**Work required**. Select and copy each line of the listing below that contains the string "axis". Treat uppercase and lowercase letters as different.

Start of Available data

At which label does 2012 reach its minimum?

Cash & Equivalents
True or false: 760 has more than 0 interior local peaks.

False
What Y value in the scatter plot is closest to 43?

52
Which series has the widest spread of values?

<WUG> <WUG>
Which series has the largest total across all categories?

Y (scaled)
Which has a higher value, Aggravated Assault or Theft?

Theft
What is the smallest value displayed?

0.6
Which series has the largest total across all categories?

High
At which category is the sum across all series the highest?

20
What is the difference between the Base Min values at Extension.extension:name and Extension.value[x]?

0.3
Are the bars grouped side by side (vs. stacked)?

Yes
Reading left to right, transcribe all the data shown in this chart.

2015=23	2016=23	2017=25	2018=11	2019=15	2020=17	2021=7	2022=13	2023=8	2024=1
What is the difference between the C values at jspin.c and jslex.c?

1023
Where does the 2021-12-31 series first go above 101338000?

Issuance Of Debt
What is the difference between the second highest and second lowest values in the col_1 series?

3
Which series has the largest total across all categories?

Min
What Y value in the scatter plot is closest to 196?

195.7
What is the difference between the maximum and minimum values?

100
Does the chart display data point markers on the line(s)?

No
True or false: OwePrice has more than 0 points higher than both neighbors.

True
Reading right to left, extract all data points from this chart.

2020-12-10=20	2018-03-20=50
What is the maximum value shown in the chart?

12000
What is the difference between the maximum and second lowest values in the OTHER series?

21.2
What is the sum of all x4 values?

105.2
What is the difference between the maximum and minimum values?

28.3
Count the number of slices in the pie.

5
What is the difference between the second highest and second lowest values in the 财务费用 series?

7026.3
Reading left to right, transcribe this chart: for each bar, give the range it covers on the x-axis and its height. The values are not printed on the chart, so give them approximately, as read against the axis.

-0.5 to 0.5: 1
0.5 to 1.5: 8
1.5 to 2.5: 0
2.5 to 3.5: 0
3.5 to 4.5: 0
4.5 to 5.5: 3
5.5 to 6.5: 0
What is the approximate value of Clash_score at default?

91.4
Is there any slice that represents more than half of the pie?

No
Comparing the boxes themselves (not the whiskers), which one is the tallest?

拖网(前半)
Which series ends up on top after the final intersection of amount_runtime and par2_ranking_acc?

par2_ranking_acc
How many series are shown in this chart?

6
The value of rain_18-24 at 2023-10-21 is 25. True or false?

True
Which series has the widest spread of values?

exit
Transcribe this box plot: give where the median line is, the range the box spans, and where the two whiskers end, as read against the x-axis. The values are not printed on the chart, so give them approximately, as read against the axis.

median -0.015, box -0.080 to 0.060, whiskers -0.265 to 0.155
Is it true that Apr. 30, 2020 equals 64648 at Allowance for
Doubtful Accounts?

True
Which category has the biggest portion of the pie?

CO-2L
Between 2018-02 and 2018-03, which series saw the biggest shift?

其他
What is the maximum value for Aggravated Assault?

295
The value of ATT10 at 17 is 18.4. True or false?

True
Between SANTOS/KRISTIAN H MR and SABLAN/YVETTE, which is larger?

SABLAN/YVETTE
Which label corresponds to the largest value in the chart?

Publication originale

End of Available data

**Result of this task**.
Reading left to right, transcribe this chart: for each bar, give the range it covers on the x-axis and its height. The values are not printed on the chart, so give them approximately, as read against the axis.
Transcribe this box plot: give where the median line is, the range the box spans, and where the two whiskers end, as read against the x-axis. The values are not printed on the chart, so give them approximately, as read against the axis.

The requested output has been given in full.